In the entries below, find the line with "potted succulent: none" and the line with "cup: none [384,202,421,241]". Print those two and everything between them exactly, and nothing else.

---

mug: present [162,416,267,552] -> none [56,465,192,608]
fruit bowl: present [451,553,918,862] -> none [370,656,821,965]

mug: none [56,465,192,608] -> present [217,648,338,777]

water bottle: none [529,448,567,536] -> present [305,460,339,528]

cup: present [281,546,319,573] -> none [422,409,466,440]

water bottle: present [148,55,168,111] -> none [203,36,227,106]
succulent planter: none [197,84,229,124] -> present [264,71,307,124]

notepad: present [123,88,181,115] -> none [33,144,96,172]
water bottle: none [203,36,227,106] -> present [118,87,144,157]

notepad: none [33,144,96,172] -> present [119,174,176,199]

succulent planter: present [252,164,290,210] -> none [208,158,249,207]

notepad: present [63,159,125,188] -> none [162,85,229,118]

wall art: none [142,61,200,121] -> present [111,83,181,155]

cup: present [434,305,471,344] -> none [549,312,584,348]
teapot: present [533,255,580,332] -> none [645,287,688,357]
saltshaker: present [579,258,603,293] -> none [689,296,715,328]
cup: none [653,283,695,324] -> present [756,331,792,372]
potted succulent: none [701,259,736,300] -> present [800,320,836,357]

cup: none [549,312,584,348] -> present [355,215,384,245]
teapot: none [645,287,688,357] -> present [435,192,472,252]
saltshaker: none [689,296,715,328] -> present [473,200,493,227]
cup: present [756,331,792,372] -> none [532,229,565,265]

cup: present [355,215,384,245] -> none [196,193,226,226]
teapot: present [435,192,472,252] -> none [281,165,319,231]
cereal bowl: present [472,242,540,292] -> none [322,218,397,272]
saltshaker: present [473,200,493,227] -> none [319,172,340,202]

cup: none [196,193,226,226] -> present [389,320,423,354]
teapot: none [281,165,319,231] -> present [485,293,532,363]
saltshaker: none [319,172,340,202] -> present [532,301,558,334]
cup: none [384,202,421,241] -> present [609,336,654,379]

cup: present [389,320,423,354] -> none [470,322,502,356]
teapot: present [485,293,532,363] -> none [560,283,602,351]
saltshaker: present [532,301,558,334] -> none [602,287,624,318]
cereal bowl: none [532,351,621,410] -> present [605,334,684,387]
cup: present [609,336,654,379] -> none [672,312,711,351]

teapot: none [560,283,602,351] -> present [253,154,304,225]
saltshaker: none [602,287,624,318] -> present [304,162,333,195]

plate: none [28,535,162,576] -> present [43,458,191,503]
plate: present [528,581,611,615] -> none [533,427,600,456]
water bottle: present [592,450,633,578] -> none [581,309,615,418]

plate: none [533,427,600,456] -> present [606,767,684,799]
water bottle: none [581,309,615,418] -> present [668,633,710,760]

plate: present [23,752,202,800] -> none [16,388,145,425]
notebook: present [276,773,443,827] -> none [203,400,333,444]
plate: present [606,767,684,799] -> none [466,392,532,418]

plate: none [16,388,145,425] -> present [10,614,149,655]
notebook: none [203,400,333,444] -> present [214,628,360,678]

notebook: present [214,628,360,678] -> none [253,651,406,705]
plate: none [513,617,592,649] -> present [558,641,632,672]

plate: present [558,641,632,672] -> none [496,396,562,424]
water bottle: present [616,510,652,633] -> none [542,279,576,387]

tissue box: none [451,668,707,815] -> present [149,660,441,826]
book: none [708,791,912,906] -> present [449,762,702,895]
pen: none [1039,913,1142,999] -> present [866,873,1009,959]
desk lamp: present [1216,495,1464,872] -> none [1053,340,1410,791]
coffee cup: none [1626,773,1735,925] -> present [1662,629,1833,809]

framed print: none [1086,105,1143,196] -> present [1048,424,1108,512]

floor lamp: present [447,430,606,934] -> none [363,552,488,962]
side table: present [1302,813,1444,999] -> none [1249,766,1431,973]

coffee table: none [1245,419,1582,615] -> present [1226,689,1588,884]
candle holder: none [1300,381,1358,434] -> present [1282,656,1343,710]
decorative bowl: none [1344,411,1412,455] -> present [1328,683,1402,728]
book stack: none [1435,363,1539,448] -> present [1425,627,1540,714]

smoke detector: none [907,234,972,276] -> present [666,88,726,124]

---

◆ RESULT OF THE TASK
potted succulent: none [701,259,736,300] -> present [800,320,836,357]

cup: none [549,312,584,348] -> present [355,215,384,245]
teapot: none [645,287,688,357] -> present [435,192,472,252]
saltshaker: none [689,296,715,328] -> present [473,200,493,227]
cup: present [756,331,792,372] -> none [532,229,565,265]

cup: present [355,215,384,245] -> none [196,193,226,226]
teapot: present [435,192,472,252] -> none [281,165,319,231]
cereal bowl: present [472,242,540,292] -> none [322,218,397,272]
saltshaker: present [473,200,493,227] -> none [319,172,340,202]

cup: none [196,193,226,226] -> present [389,320,423,354]
teapot: none [281,165,319,231] -> present [485,293,532,363]
saltshaker: none [319,172,340,202] -> present [532,301,558,334]
cup: none [384,202,421,241] -> present [609,336,654,379]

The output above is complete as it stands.